7. The following particulars are required:

8. the business address of the person in whose name the application is made:
9. the name under which the medicine will be distributed:
10. details of the method of manufacture of the medicine:
11. qualitative and quantitative particulars of all ingredients of the medicine named by the descriptive or non-proprietary names of the ingredients:
12. a description of the quality of the raw materials used in the manufacture of the medicine:
13. a description of the form or forms of the medicine, the dosage, and the method and route of administration:
14. the indications for which the medicine may be administered:
15. reports of toxicological, pharmacological, and clinical studies that support the application:
16. reports of any tests made to control or monitor the quality of the medicine, including any tests that relate to its stability:
17. a translation into English, authenticated in a manner required in writing by the Director-General, of any report referred to in paragraph (h) or (i) that is not in English:
18. any evidence to show that the distribution in any country other than New Zealand of the medicine in the form and for the purposes that it is proposed to be distributed in New Zealand has been approved or consented to by the appropriate authorities in that country:
19. an accurate copy of every label and other descriptive matter proposed to be used on or included in, or to accompany, packages or containers containing the medicine:
20. the name and address of the place or places where the manufacture, preparation, or packing is intended to be carried out.

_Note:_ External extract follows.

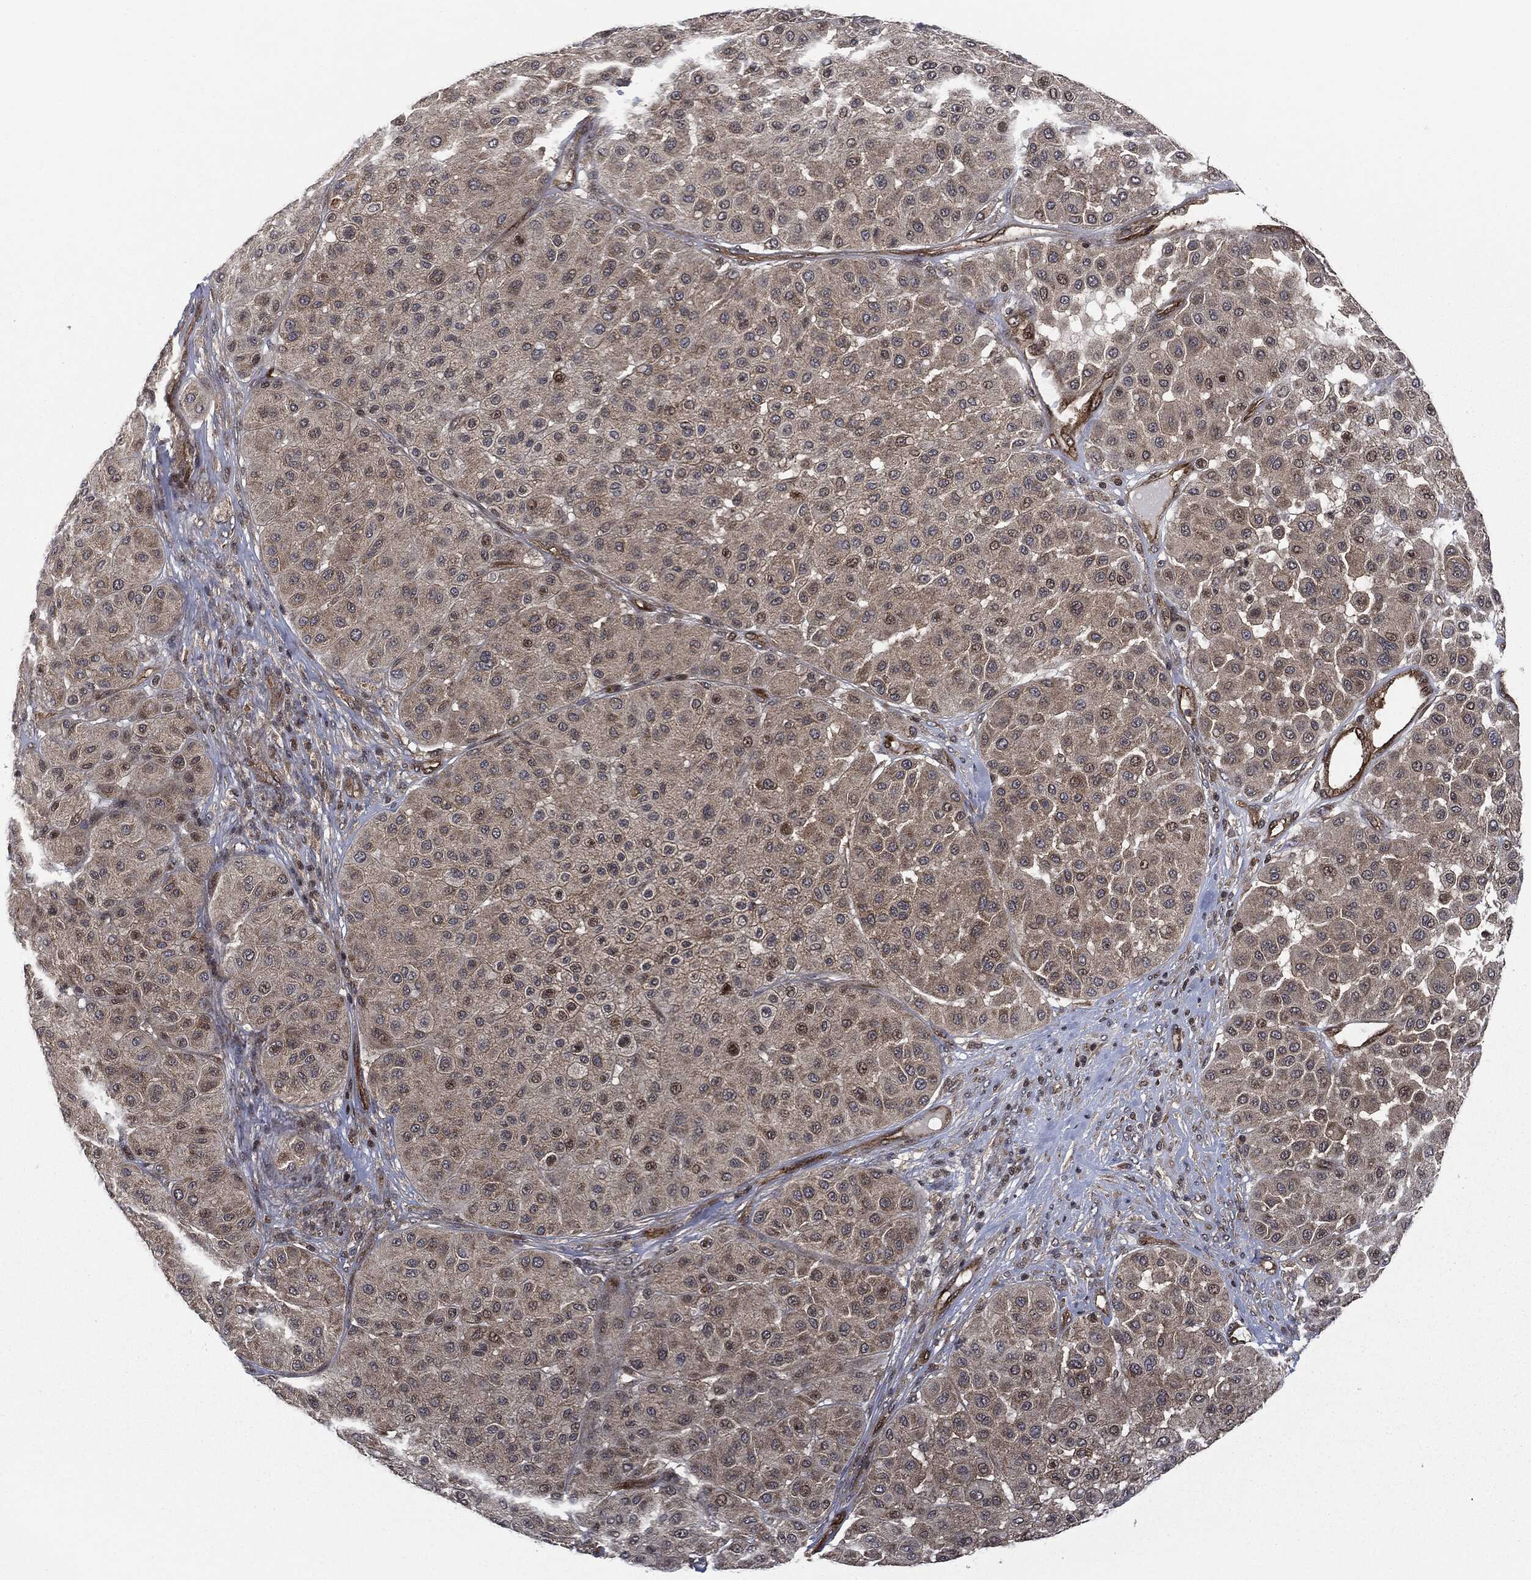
{"staining": {"intensity": "moderate", "quantity": "<25%", "location": "cytoplasmic/membranous"}, "tissue": "melanoma", "cell_type": "Tumor cells", "image_type": "cancer", "snomed": [{"axis": "morphology", "description": "Malignant melanoma, Metastatic site"}, {"axis": "topography", "description": "Smooth muscle"}], "caption": "Human melanoma stained with a protein marker shows moderate staining in tumor cells.", "gene": "HRAS", "patient": {"sex": "male", "age": 41}}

21. Notwithstanding anything in subsection (1), in the case of a medicine to which section 20 applies by virtue of subsection (1) of that section, the notice deposited with the Director-General under section 24 shall, subject to subsections (4) and (5), be a sufficient application for the consent of the Minister under the said section 20.

22. At any time before the publication of a notice signifying the consent of the Minister to the distribution of a medicine in respect of which an application under section 20 has been made, the Director-General may, by notice in writing given to the person in whose name the application was made, require that person to supply—

23. such samples of the medicine; and
24. such further information or particulars concerning the medicine, or the manufacture, intended sale, distribution, or advertising of the medicine,—
as the Director-General may specify in his notice.

25. The Director-General may, if he thinks fit, require any person to verify by statutory declaration any statement in an application made, or in any further information or particulars supplied, under this section and signed by that person.